• [PROVIDED TEXT]
>> BEGIN

From Code to Garbage

In this article I will give a description of what Visual Objects does with your object oriented code at compile time, link time and runtime, and show you the effects of some of the choices that you can make when developing your classes and when writing code.

The Example

The main sample for the paper is the following code:

CLASS Person
PROTECT _cName       AS STRING
PROTECT _nAge AS DWORD
PROTECT _cGender     AS STRING

METHOD Init(cName, nAge, cGender) CLASS Person
_cName        := cName
_nAge        := nAge
_cGender      := cGender

ACCESS Name CLASS Person
RETURN _cName

ASSIGN Name(cName) CLASS Person
_cName := cName
return

The compiler

Compiling the class definition

When the compiler finds a class definition like the one above it will do a lot of things:

• It generates assembly code that allows the runtime to create the class. This code will use the (undocumented) runtime function DeclareClass(). The parameters for this function are the class name (a symbol), the optional parent class (again a symbol), the size of each object and a list of the exported instance variables and their names & types. In this case the size of the objects will be 20 bytes: 12 bytes for the actual data (strings are stored as a pointer to the actual value) and 8 bytes for a pointer to the (optional) Vtable and a pointer to the Class Structure (a structure that holds the class description). The linker will later make sure that this code gets called at start-up of the application.
• The VTable is a list of pointers to the methods and accesses/assigns and this will be created when your class is using strongly typed methods and/or accesses/assigns.

>> END

• [PROVIDED DATA]
>> BEGIN

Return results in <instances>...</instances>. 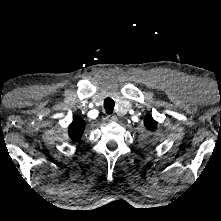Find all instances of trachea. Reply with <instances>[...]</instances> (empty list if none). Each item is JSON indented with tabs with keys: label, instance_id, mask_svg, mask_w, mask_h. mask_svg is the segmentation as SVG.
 Segmentation results:
<instances>
[{
	"label": "trachea",
	"instance_id": "3493384b",
	"mask_svg": "<svg viewBox=\"0 0 221 221\" xmlns=\"http://www.w3.org/2000/svg\"><path fill=\"white\" fill-rule=\"evenodd\" d=\"M115 107L114 100L110 97L104 100V109L107 114H112Z\"/></svg>",
	"mask_w": 221,
	"mask_h": 221
}]
</instances>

>> END

• [WORK TO BE COMPLETED]
Pick up the Visual Objects article after its last bullet, the one on the VTable, and continue writing it.

• [OUTPUT FOR THIS TASK]
• The Class structure will be created by the runtime based on the information that the DeclareClass function has given.

Compiling the (access & assign) methods

• When compiling a method the compiler will of course check to see if the class that it belongs to is available.
• Of course it will also generate the necessary machine code to execute the code in the methods. The compiler will have to generate automatic conversions from usual arguments to the appropriate types, because the parameters of methods are not typed. Since the return value of ‘regular’ methods is also a usual, the compiler will have to convert the result back to a usual. The pseudo code generated for the name assign looks like this:STARTUP Code:
  

  LOAD Parameter in Registers // Usual (8 byte)
  CALL Usual2String          // Can generate error !
  STORE Register to Ivar     // 4 bytes
  DEREFERENCE Parameter      //
  STORE RESULT                // 8 bytes IN EAX/EDX           
  CLEANUP CODE
  RETURN

• Finally the compiler also generates (unnamed) code to register the method with the runtime system, using the undocumented DeclareMethod function:

  PUSH 1
  PUSH Address method
  PUSH Name
  PUSH Person
  CALL DeclareMethod

• The linker will later make sure that this code gets called at startup of the application.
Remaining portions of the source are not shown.